The challenges of hybrid working for the charity sector

Remote working

How will job seekers desire for hybrid and home working impact the voluntary sector?

The COVID pandemic saw a mass movement to home and hybrid working and a huge take up of technology to enable staff to work, engage and collaborate online.

Of course, many roles, particularly those involved with social care and beneficiary facing positions remain largely in person services, but for the rest, remote working has been in the main a success, certainly for the employees.

The private sector were quick to see the savings of having a devolved work force, giving up office space and making significant savings.

The voluntary sector has been less keen on making remote working permanent and this has seen a reduction in the take up of office-based vacancies.

So why has the voluntary sector been more reticent to embrace this new way of working?

Firstly, charities, in the main does not have the resources to invest in the technology that the private sector have.

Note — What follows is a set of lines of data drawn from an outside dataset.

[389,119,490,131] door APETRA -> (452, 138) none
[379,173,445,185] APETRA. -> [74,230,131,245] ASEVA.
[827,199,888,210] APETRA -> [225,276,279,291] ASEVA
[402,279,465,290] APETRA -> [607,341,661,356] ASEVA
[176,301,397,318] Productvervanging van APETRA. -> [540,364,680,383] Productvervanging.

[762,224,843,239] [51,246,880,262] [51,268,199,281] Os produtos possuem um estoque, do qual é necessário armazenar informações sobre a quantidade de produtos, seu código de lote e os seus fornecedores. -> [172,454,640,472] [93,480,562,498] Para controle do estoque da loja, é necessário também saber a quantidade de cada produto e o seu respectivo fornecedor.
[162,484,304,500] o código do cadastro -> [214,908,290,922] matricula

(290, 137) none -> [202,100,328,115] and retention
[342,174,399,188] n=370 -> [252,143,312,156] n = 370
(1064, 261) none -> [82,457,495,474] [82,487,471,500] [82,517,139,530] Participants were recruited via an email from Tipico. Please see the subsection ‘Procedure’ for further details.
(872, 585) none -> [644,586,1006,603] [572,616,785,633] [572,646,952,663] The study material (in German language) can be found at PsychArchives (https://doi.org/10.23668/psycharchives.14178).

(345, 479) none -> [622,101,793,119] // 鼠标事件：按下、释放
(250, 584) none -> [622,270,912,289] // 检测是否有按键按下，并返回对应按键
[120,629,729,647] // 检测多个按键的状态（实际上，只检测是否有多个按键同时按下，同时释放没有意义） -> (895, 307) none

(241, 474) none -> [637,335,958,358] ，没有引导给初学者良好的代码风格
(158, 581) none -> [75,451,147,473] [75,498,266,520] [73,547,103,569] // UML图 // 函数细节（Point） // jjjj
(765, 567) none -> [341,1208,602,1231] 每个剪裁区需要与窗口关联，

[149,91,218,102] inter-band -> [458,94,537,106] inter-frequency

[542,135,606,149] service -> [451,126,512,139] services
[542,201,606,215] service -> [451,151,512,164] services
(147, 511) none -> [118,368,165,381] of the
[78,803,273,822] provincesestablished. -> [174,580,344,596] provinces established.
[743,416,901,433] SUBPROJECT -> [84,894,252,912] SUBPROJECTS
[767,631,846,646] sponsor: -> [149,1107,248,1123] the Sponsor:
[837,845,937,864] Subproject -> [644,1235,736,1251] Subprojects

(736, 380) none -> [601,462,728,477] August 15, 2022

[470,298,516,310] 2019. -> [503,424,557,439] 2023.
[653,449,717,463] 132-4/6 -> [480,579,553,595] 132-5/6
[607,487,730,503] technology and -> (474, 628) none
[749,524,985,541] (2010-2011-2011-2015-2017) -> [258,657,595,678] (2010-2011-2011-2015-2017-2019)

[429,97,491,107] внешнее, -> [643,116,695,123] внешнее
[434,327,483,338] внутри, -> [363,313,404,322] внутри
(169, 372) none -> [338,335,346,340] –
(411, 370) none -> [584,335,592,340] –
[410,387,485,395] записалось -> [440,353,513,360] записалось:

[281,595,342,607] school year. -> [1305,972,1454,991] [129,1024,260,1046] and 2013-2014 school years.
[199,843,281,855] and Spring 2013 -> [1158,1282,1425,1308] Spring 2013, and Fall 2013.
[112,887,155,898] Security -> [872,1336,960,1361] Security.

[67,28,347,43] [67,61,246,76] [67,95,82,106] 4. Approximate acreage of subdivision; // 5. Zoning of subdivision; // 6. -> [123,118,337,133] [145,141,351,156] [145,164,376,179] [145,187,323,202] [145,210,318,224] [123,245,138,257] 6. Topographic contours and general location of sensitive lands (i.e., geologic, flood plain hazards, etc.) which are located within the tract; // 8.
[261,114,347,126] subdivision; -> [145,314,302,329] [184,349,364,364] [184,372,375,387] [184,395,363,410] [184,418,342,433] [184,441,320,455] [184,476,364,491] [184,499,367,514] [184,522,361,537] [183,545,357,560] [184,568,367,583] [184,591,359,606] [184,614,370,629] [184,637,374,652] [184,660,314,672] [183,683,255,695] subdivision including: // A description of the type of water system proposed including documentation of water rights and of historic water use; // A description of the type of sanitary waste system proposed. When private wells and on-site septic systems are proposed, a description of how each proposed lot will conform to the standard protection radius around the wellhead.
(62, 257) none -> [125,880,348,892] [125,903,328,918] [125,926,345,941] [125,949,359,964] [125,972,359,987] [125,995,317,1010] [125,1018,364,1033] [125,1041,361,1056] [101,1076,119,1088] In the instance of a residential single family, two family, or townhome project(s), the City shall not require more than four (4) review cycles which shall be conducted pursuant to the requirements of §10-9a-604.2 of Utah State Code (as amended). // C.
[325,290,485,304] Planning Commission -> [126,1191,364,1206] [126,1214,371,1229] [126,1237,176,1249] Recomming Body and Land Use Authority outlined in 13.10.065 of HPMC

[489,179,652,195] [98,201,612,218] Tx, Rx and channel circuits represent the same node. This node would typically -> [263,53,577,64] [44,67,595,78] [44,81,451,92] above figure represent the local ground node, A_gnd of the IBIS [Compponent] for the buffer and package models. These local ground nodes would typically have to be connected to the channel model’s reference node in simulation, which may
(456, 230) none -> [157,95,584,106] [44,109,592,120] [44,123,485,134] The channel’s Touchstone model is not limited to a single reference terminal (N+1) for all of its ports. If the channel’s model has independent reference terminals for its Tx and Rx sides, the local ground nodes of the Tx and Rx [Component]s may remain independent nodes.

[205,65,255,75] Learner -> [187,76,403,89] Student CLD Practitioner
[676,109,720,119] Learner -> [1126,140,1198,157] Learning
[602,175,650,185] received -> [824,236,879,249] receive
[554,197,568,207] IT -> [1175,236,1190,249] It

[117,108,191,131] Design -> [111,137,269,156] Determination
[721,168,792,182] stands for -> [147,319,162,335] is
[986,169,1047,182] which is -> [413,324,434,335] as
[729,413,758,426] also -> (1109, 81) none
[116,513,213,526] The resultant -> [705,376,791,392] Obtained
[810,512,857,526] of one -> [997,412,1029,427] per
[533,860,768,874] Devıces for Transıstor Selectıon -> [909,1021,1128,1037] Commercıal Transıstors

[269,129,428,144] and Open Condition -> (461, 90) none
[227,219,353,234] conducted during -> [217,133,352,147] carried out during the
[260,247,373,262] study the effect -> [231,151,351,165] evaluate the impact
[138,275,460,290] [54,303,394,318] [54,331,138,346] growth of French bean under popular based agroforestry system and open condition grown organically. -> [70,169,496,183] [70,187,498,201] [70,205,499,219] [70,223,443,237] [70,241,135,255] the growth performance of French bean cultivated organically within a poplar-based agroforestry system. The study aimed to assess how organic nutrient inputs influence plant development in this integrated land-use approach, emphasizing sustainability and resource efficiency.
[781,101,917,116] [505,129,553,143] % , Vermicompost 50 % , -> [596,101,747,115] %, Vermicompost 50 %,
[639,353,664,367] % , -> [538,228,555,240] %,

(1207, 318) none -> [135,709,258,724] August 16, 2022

Secondly, the collaborative nature of voluntary sector working has historically taken place in person.

Third, there has been a lack of investment into IT training of staff which has led to some staff facing real difficulty operating in this new environment.

Finally, and probably the most controversially, is an unwillingness of the voluntary sector to embrace change.

Sadly these factors are leaving significant skills gaps among the charity and community sector and this will inevitably impact delivery.

So, what is the answer?

We need to see significant funding in IT infrastructure for the voluntary sector. If charities are going to collaborate, partner and deliver this investment needs to be sector-wide and therefore should come from national or local government.

Research into the potential risks of the sector being left behind should provide the necessary evidence for the need for this funding.

There needs to be a culture change within the sector, recognising that staff effectiveness should be measured by impact, not presenteeism and being sat in their seat within the office.

Some aspects of work are better served face to face but it should not be the default position.

Embracing hybrid working and investment in skills in technology will see effective working and the ability to attract talented and skilled employees who have turned their back on the traditional 9-5.

Conversely, we need to recognise that for some staff, personal circumstances mean that home working is more challenging and therefore charities need to adopt a flexible approach.

It cannot be seen as a soft option but monitoring and management of home working also needs to adapt. It is not simply about checking that staff and logging on during office hours, its about ensuring that support is given to staff so that they can effectively do their jobs.

What are the risks if we don’t adapt?

We will see a loss of ambition and talent within the sector, particularly in Wales.

Remote working means that job opportunities for applicants are not limited to those within a 30 mile radius of their home.

Attractive pay deals in London and the Home Office Counties are now within the grasp of those who wish to live in Wales but secure an attractive salary.

As we see inflation rise, salary becomes an increasingly important factor, here too we see a drag in Wales.

We need to recognise the current situation and adapt to change if the sector is to survive.